Your goal: Whenever a line below includes the string "this", show it.

Data:
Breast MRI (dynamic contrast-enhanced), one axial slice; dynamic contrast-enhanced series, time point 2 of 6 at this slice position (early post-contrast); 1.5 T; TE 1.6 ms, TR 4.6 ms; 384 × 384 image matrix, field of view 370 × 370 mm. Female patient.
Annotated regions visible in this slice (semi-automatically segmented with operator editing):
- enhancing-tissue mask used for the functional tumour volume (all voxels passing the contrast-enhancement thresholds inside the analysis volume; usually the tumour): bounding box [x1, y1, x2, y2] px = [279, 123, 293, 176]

Solved exercise:
Breast MRI (dynamic contrast-enhanced), one axial slice; dynamic contrast-enhanced series, time point 2 of 6 at this slice position (early post-contrast); 1.5 T; TE 1.6 ms, TR 4.6 ms; 384 × 384 image matrix, field of view 370 × 370 mm. Female patient.
Annotated regions visible in this slice (semi-automatically segmented with operator editing):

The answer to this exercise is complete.